● Work item
When you reach the line containing "apareció en la ciudad belga de" in the entries below, start writing out each line exactly, and stop after the line containing "51,467 views".

● Information provided
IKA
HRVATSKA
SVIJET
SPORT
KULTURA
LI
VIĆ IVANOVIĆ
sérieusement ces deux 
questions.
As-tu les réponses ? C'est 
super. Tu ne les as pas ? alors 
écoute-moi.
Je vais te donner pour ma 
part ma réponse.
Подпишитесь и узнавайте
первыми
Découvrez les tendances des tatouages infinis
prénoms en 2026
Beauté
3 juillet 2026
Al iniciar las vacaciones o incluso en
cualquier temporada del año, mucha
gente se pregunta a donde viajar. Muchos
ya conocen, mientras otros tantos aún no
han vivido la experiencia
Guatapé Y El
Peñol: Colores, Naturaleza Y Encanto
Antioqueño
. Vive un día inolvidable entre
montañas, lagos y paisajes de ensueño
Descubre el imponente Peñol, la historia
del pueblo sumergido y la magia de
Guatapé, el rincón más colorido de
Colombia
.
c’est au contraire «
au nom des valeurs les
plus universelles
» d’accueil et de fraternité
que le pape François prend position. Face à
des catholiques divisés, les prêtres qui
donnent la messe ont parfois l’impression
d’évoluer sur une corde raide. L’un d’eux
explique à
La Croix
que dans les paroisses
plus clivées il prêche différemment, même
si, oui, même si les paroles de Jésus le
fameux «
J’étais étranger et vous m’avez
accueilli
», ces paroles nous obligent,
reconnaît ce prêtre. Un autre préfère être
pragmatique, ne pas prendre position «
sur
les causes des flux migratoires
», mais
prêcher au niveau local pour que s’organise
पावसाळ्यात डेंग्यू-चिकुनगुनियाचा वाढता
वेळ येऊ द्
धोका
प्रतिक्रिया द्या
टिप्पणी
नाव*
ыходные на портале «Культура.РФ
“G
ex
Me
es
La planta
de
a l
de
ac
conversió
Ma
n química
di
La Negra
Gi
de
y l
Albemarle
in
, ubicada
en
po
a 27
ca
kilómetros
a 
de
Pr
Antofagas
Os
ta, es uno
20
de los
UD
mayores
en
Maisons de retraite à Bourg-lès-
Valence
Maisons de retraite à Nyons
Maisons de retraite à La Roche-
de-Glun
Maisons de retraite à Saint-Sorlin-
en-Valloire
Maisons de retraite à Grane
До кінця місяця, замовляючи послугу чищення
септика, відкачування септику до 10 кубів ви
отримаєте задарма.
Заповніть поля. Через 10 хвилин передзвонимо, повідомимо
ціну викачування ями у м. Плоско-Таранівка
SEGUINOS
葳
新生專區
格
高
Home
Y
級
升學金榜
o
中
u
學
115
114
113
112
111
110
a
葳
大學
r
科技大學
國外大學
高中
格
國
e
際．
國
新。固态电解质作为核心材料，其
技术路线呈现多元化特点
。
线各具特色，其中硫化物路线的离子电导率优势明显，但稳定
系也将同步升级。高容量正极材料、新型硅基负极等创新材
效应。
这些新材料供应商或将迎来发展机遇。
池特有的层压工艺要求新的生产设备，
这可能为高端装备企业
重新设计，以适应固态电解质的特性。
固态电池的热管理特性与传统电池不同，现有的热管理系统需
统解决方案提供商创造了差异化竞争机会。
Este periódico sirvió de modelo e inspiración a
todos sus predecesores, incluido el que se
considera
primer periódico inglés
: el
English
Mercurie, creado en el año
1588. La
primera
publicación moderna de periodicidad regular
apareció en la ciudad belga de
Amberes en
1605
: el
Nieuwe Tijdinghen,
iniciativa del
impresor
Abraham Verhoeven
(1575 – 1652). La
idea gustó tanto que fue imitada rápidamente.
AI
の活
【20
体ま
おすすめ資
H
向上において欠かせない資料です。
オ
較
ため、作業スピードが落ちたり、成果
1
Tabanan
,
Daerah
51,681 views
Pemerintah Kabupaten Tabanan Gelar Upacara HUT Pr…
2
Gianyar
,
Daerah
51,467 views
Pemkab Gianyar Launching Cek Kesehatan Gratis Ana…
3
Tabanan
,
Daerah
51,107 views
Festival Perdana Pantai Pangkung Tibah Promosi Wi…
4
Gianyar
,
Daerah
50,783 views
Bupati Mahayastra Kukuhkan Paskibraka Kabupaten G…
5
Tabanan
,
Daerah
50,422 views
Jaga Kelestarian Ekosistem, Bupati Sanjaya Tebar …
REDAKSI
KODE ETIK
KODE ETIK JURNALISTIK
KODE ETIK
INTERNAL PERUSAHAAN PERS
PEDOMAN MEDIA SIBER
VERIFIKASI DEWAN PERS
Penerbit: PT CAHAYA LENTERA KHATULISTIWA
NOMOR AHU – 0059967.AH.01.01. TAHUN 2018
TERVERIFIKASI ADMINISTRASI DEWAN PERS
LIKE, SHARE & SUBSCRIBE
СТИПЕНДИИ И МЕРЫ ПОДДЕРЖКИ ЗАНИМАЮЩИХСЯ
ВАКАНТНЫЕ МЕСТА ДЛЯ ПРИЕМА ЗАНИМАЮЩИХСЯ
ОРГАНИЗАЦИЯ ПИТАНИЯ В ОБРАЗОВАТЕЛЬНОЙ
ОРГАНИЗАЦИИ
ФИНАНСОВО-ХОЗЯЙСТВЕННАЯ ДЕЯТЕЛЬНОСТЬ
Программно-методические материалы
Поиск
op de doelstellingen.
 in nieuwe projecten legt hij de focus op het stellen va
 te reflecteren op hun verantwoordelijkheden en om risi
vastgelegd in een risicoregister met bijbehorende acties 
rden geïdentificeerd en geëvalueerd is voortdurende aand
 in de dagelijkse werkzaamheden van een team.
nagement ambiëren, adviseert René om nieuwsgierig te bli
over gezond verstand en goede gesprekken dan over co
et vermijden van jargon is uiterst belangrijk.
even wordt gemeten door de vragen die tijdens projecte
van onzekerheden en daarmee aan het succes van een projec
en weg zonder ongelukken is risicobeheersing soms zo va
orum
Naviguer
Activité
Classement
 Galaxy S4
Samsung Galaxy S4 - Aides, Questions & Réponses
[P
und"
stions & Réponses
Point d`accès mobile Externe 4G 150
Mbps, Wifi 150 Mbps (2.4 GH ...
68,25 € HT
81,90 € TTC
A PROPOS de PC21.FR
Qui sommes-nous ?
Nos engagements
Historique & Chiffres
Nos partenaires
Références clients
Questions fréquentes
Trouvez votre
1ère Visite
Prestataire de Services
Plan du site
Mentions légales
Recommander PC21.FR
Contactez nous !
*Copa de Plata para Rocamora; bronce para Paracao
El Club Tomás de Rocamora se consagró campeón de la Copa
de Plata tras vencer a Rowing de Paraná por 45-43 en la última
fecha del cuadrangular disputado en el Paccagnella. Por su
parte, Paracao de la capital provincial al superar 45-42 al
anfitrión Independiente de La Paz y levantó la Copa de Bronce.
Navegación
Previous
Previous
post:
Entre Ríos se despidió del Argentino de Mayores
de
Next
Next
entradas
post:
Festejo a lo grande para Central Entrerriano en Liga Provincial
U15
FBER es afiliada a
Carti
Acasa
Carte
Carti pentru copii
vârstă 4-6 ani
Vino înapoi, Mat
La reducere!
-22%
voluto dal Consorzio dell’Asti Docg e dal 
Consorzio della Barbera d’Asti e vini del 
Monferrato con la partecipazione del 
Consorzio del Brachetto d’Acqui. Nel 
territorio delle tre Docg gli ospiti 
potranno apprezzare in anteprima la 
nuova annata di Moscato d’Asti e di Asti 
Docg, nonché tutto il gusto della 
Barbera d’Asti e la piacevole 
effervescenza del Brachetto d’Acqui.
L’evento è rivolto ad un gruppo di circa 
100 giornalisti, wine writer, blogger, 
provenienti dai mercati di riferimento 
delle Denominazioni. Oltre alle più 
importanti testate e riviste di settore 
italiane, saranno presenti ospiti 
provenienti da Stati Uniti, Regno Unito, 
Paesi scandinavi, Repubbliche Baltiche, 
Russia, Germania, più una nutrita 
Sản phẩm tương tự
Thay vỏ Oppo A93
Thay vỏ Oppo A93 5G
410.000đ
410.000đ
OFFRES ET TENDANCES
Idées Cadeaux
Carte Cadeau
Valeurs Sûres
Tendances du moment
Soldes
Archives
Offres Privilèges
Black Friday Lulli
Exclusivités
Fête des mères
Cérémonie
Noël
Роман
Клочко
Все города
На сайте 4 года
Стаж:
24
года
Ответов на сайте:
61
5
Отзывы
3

● Task solution
apareció en la ciudad belga de
Amberes en
1605
: el
Nieuwe Tijdinghen,
iniciativa del
impresor
Abraham Verhoeven
(1575 – 1652). La
idea gustó tanto que fue imitada rápidamente.
AI
の活
【20
体ま
おすすめ資
H
向上において欠かせない資料です。
オ
較
ため、作業スピードが落ちたり、成果
1
Tabanan
,
Daerah
51,681 views
Pemerintah Kabupaten Tabanan Gelar Upacara HUT Pr…
2
Gianyar
,
Daerah
51,467 views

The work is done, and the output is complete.